Promiscuity Guided Evolution of Decarboxylative Aldolases for Synthesis of Tertiary γ‐Hydroxy Amino Acids

Many applications of enzymes benefit from activity on structurally diverse substrates. Here, we sought to engineer the decarboxylative aldolase UstD to perform a challenging C‐C bond forming reaction with ketone electrophiles. The parent enzyme had only low levels of activity, portending multiple rounds of directed evolution and a possibility that mutations may inadvertently increase the specificity of the enzyme for a single model screening substrate. We show how to intentionally guide UstD towards generality through multi‐generational directed evolution using substrate‐multiplexed screening (SUMS).

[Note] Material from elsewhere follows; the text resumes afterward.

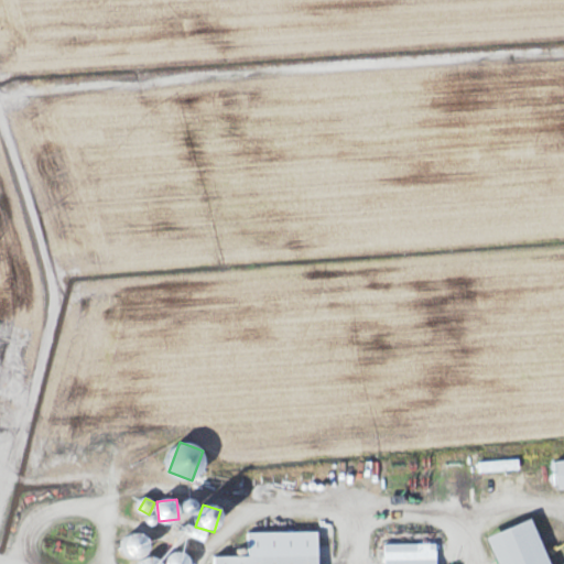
[(488,537),(498,563),(550,563),(534,519),(488,537)]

Mutations outside of the active site that impact catalytic function were immediately revealed by shifts in promiscuity, even when the overall activity was lower. By re‐targeting these distal residues that couple to the active site with saturation mutagenesis, broadly activating mutations were readily identified. When analyzing active site mutants, SUMS identified both specialist enzymes that would have more limited utility as well as generalist enzymes with complementary activity on diverse substrates. These new UstD enzymes catalyze convergent synthesis of non‐canonical amino acids bearing tertiary alcohol side chains. This methodology is easy to implement and enables the rapid and effective evolution of enzymes to catalyze desirable new functions.